We are all familiar with managing the physical risks associated with our businesses but how often do we turn our minds to the less visible aspects of that?

There has undoubtedly been a shifting trend in the public perception of mental health in recent years, with stress and mental illness no longer stigmatised as they once were. This no doubt owes, in no small part, to the support of a number of high-profile public figures in the press and many campaigns aimed at supporting positive attitudes towards fostering good mental health.

When you look at the statistics, it’s no surprise!

HSE defines work-related stress as “the adverse reaction to excessive pressures or other types of demands”. According to their latest figures1, work-related stress, depression or anxiety accounted for 12.8 million lost working days in 2018/19 and 0.6 million cases out of a total of 1.4 million work-related ill-health cases generally.

To have a reliable and productive workforce, employers need them to be healthy and, more than ever before, HSE are shining a light on the promotion of positive mental health in the workplace.

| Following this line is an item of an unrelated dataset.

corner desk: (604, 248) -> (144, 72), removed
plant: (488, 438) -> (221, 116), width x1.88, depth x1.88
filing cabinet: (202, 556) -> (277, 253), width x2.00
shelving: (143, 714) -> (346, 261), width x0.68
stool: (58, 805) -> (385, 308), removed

According to HSE, causes of stress can be broken down into six principal categories:

  • Demands
  • Control
  • Support
  • Relationships
  • Role
  • Change

Understanding how those can affect people is key to managing a workplace so as to minimise their effects.

A risk-based approach

The public are increasingly conscious of promoting positive mental health and it is certainly possible that the figures cited above are due to that increased awareness as opposed to a rise in incidences of ill-health. Either way, the fact is that workplace stress matters and HSE are getting to grips with it.

With the rise in reporting and the reduction of stigmas, well-informed staff are more likely to speak out than they might once have been. The general public are often ready to stand up for their physical safety (“I’m not going to use that machine until you train me!”) but how confident are they to stand up for the protection of their mental health? Anecdotally, you may find that this is becoming more common.

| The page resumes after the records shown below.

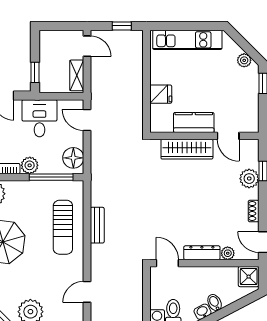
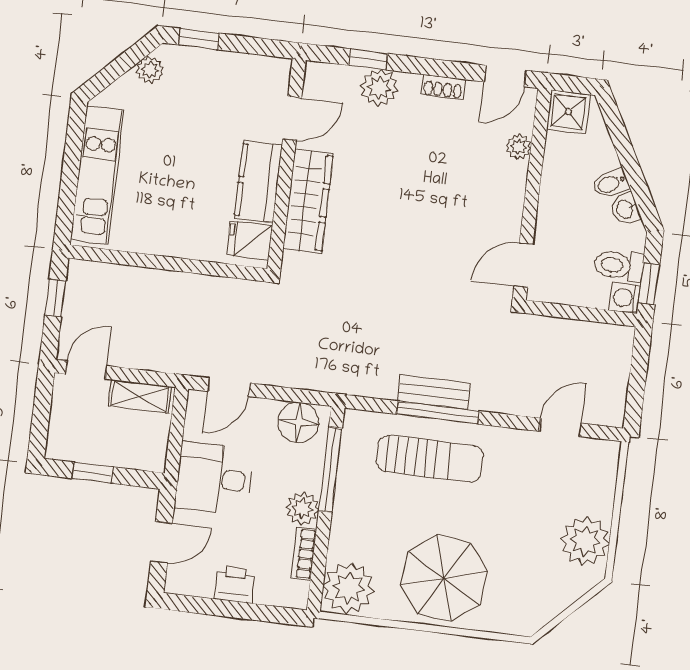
window: (35, 72) -> (93, 473), moved
fridge: (161, 94) -> (249, 241), moved, turned -90
window: (87, 229) -> (438, 413), added
dresser: (202, 253) -> (512, 196), removed
door: (87, 292) -> (560, 427), swing flipped

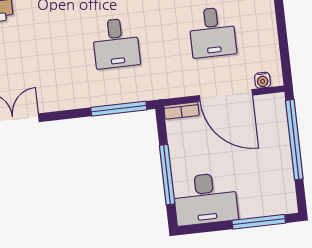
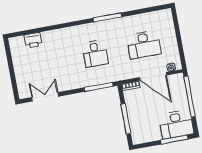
desk: (212, 32) -> (144, 45), width x1.37
desk: (205, 199) -> (176, 124), moved

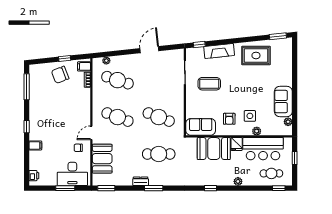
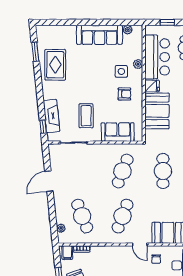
window: (278, 36) -> (35, 52), moved
door: (149, 50) -> (49, 181), hinge flipped
fireplace: (219, 51) -> (52, 116), moved
cafe table: (117, 80) -> (82, 216), turned -39
sofa: (283, 102) -> (100, 35), width x1.36
sofa: (201, 127) -> (118, 132), moved, turned 90

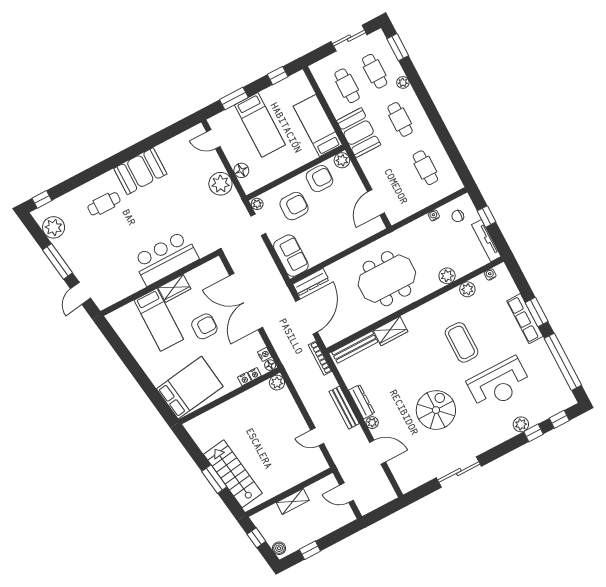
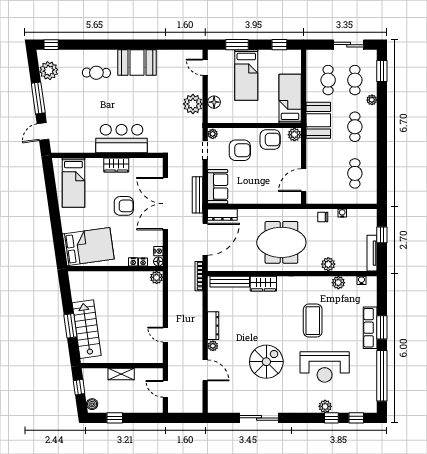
chair: (458, 216) -> (323, 217), moved
bed: (159, 320) -> (73, 183), moved
bench: (344, 408) -> (198, 195), moved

Risk Management and Claims Defensibility

Earlier recognition of mental health issues, with record numbers of mental health first aiders being trained in the UK, is undoubtedly welcomed and should lead to better management, treatment and support. However this does highlight the need for employers to ensure that their strategies in respect of managing stress in terms of policies, risk assessment, prevention and intervention measures are up to date and staff trained to effectively implement.

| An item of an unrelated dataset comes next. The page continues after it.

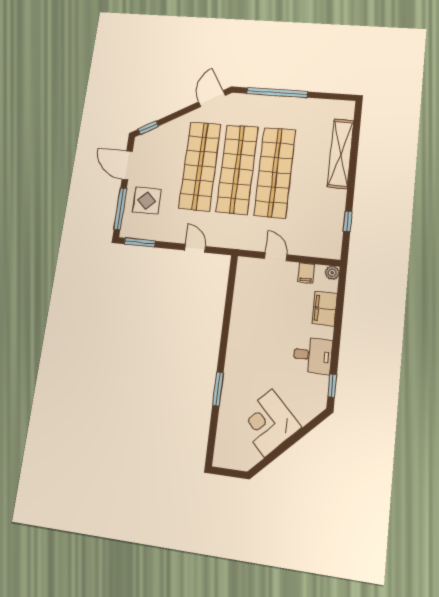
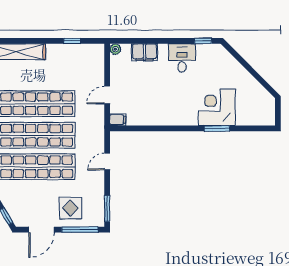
filing cabinet: (306, 273) -> (118, 120), moved
corner desk: (268, 423) -> (217, 107), moved, turned 135

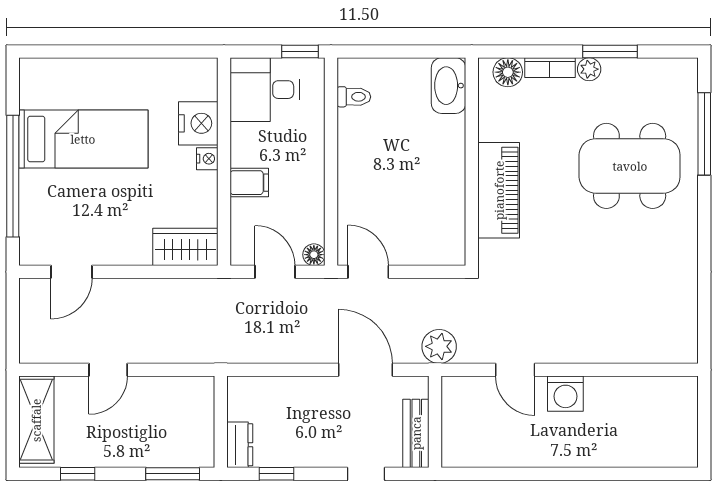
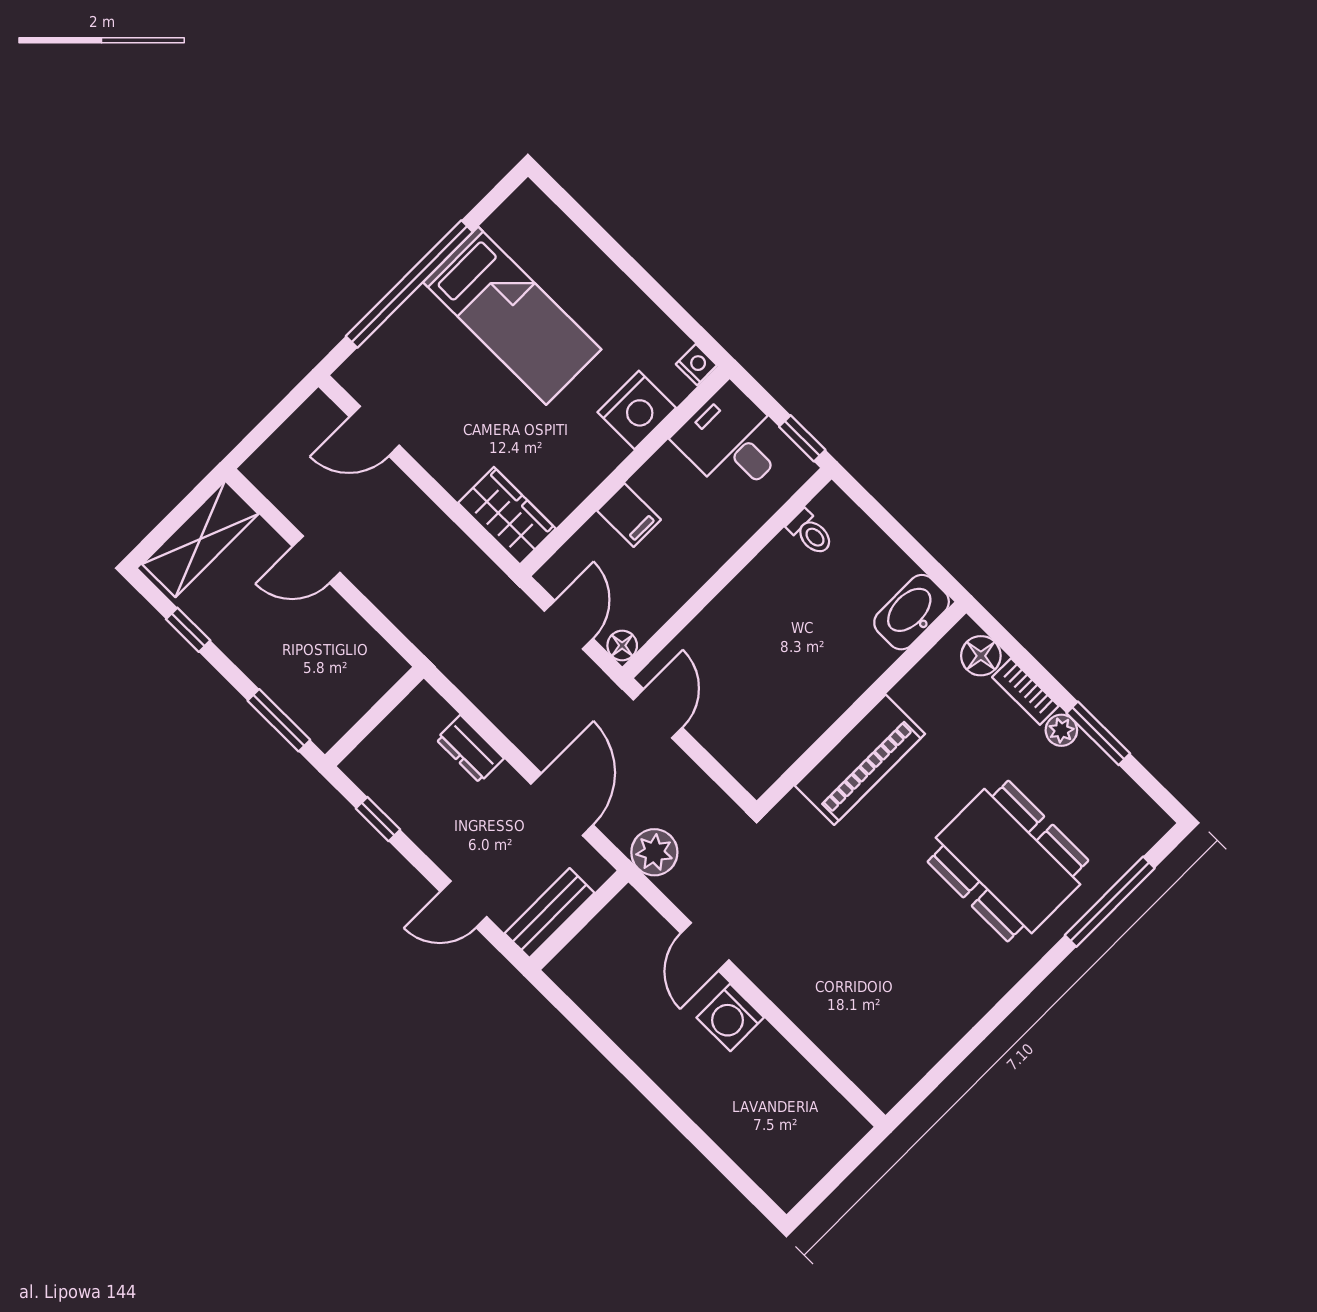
nightstand: (207, 159) -> (696, 365), moved, turned -90
dresser: (240, 445) -> (470, 749), moved, turned 90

With employees becoming more forthcoming in respect of work related stress, those so minded to make civil claims will be better placed to overcome the hurdle of “foreseeability” as set out in the Court of Appeal Decision of Hatton v Sutherland (2002). Employers should ensure that their good practices are well evidenced and sensible claims defensibility measures adopted wherever carefully defined “trigger events“ occur. A stitch in time, by way of legal input, when managing a return to work that may require “reasonable adjustments“ or when dealing with a “grievance”, may well be the best use of resource, to ensure the overall benefit of substantial investment in well-being programmes is maximised and enable employers to prove that reasonable practicable steps have been taken.

Risk Assessment

As employers, whether or not our employees are speaking out, we all have a duty to risk assess work activities so that they don’t have to.

Most employers are keen to ensure that our employees do not find themselves overwhelmed or unable to cope, putting pressure on them and requiring additional resource from their colleagues and managers. Ultimately we know that employees are liable to take time off or eventually leave stressful jobs altogether. We can help to avoid this by taking the relatively simple step of implementing a mental health risk assessment.

Employers will be familiar with their duties to risk assess work activities and the approach to mental health and workplace stress is no different. Fortunately, there is an abundance of guidance on the HSE website, including a workbook to assist managers and businesses in their duties. This is free to download here.

What does the future hold? The regulatory landscape

All employers have a duty, under s2 Health and Safety at Work etc Act 1974, to ensure, so far as is reasonably practicable, the health, safety and welfare at work of all employees. Risks to the health, safety and welfare of the employee include psychological harm and work-related stress.

The HSE therefore has the power to prosecute employers whose practices, procedures or activities have caused injury or harm to workers. Although stress has been touched upon in prosecutions which relate to physical harm, it is only a matter of time before HSE feel confident to start bringing prosecutions against businesses where psychological harm has been caused as a direct result of circumstances leading to stress in the workplace which have not been adequately managed.

Unlike a case in which a claim is brought by an employee in the civil jurisdiction, the HSE remit is criminal and in order to prosecute under the Health and Safety at Work etc Act 1974 they will only need to demonstrate that the risk of harm arose. The fact that causation may be in issue will, in due course, prove to be irrelevant. If charged, the reverse burden of proof applies and, to defend a prosecution, it is over to you to prove that you did all that was reasonably practicable to ensure the health, safety and welfare of the affected parties.

To date, HSE inspectors have focussed on the exposure of workers and others to risks of physical harm. It remains to be seen when a prosecution of this nature will land but it cannot be far away, so our advice to you is to apply the guidance available and take steps towards a happy, healthy workforce.